• [Exercise directions]: Go to the line in the entries below that holds "none; stroke-linecap: round;" and repeat exactly from there through the line that holds "middle; stroke-width: 6;", inclusive.
::: Records supplied
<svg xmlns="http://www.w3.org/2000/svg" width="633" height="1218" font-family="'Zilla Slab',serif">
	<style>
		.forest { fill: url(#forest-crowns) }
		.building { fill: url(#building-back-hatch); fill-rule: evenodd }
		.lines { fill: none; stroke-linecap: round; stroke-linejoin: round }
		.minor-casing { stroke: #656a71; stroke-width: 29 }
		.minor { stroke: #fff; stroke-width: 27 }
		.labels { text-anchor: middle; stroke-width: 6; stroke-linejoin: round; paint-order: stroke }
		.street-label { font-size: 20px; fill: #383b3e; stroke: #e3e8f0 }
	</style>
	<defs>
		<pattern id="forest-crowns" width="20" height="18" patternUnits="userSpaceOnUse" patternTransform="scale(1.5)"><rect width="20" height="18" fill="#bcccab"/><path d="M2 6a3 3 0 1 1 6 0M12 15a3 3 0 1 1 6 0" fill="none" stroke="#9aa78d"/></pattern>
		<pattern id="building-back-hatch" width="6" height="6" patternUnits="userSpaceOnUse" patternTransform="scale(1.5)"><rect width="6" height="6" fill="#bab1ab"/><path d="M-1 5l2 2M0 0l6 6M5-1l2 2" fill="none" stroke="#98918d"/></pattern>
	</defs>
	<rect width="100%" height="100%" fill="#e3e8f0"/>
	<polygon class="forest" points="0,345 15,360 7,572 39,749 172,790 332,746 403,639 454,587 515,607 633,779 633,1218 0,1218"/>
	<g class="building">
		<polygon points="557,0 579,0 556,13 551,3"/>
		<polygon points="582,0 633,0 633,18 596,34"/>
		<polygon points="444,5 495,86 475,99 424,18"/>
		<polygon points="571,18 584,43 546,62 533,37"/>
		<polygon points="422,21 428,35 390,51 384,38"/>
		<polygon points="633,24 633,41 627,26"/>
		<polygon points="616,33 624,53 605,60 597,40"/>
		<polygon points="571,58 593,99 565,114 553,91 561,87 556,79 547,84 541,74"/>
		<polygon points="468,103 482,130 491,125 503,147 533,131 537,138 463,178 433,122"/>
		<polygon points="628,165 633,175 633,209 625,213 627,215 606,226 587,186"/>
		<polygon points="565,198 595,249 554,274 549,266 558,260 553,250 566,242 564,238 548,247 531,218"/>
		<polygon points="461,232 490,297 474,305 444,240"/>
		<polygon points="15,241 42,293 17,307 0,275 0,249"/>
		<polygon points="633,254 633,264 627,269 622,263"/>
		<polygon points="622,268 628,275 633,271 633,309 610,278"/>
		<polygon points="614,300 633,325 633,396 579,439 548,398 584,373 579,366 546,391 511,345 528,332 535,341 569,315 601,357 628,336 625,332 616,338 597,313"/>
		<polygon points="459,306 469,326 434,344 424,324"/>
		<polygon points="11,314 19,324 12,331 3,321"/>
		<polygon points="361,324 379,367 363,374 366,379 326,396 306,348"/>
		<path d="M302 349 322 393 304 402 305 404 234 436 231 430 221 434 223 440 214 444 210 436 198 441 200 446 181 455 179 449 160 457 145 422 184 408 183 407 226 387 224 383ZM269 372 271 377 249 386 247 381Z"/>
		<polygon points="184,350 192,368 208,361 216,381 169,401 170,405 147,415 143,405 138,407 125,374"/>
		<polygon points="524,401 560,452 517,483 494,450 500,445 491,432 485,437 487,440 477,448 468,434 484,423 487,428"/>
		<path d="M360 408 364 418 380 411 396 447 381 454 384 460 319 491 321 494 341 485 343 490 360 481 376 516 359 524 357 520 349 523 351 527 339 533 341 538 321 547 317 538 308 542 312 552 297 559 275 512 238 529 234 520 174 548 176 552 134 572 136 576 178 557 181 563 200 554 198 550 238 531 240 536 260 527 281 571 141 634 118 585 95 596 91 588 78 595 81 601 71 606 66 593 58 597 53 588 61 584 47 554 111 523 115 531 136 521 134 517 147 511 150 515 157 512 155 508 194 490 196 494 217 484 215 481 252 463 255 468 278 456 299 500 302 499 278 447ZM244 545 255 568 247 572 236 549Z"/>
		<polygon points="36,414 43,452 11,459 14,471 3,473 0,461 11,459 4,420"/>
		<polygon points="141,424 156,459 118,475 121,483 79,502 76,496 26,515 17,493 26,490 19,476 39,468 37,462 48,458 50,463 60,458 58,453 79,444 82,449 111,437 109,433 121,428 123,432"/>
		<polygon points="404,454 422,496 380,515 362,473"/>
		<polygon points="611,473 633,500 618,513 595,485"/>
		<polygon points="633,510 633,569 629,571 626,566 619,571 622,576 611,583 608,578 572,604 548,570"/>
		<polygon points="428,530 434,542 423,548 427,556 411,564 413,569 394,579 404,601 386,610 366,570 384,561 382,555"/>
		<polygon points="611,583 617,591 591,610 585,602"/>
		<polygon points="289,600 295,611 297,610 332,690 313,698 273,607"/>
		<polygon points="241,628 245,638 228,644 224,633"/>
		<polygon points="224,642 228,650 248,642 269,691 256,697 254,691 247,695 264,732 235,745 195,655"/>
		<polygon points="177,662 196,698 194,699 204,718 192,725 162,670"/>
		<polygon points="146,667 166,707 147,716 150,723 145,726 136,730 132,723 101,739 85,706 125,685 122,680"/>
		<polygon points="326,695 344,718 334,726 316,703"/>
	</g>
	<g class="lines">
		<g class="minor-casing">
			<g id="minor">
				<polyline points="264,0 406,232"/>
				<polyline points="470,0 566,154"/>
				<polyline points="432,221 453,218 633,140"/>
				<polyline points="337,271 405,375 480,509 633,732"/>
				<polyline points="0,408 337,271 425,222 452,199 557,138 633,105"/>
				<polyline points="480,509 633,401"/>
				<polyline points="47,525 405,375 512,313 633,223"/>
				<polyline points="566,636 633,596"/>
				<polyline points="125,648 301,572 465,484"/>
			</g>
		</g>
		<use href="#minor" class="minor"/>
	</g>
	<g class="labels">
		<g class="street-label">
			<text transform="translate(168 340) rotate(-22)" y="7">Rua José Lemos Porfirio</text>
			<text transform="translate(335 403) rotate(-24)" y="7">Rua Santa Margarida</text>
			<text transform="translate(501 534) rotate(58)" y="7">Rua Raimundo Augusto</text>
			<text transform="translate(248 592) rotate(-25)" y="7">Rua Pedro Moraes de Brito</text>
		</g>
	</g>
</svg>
::::::
• [Response for this exercise]:
		.lines { fill: none; stroke-linecap: round; stroke-linejoin: round }
		.minor-casing { stroke: #656a71; stroke-width: 29 }
		.minor { stroke: #fff; stroke-width: 27 }
		.labels { text-anchor: middle; stroke-width: 6; stroke-linejoin: round; paint-order: stroke }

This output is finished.